In order to shed new light on these issues, the workshop
will focus on how knowledge of and innovations in living organisms
and related technologies have been realized and how the products
achieved identification and protection as intellectual property in
the market place. Four forms of knowledge and innovation will be
given due consideration: a) natural history and classification with
its attendant collections, mutual gifts, certificates and trademarks;
b) the breeding of plants and animals; c) experimental biology (i.e.

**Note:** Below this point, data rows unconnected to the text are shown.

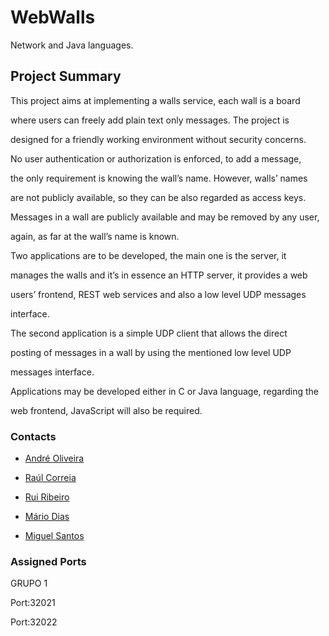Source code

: # WebWalls #



Network and Java languages.



## Project Summary ##

This project aims at implementing a walls service, each wall is a board

where users can freely add plain text only messages. The project is

designed for a friendly working environment without security concerns.

No user authentication or authorization is enforced, to add a message,

the only requirement is knowing the wall’s name. However, walls’ names

are not publicly available, so they can be also regarded as access keys.

Messages in a wall are publicly available and may be removed by any user,

again, as far at the wall’s name is known.

Two applications are to be developed, the main one is the server, it

manages the walls and it’s in essence an HTTP server, it provides a web

users’ frontend, REST web services and also a low level UDP messages

interface.

The second application is a simple UDP client that allows the direct

posting of messages in a wall by using the mentioned low level UDP

messages interface.

Applications may be developed either in C or Java language, regarding the

web frontend, JavaScript will also be required.




### Contacts ###

* [André Oliveira](1040862@isep.ipp.pt)

* [Raúl Correia](1090657@isep.ipp.pt)

* [Rui Ribeiro](1150344@isep.ipp.pt)

* [Mário Dias](1151708@isep.ipp.pt)

* [Miguel Santos](1161386@isep.ipp.pt)


### Assigned Ports ###

GRUPO 1

Port:32021

Port:32022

genetic, bacteriology and biochemistry) with its growing ability to
manipulate and patent “pure” organisms, molecules or metabolic
pathways; and d) modern biotechnology with its emphasis on sequences,
broadened intellectual property rights, and upstream control of life
“itself”.
Case studies – eventually comparative across time and place - are
especially welcomed. They may investigate various objects, including
but not limited to:
the trajectory of a certain type of commodity revealing the interplay
between different forms of appropriation, i.e. trade secrets, trade
associations, technical monopolies, trademarks, certificates, and
patents;
public controversies that resulted in significant changes of
intellectual property laws;
the legal processes, i.e. patent office deliberations or court cases,
that have had a pivotal role in the development of jurisprudence
about intellectual property;
the activities of academic institutions or private firms involved in
R&D and in the capture and management of the property rights in the
results;
the systems of exchange, distribution and collective access such as
UPOV certification that have historically been juxtaposed with or
opposed to patents.
Proposals in the form of an abstract are due November 1st 2007.
Decisions will be made during the following weeks. Proposals should
be sent in electronic form to both Daniel J. Kevles at Yale
([log in to unmask]) and Jean-Paul Gaudillière at INSERM
([log in to unmask]). The organizing institutions will cover travel
costs and accommodation for the invited participants.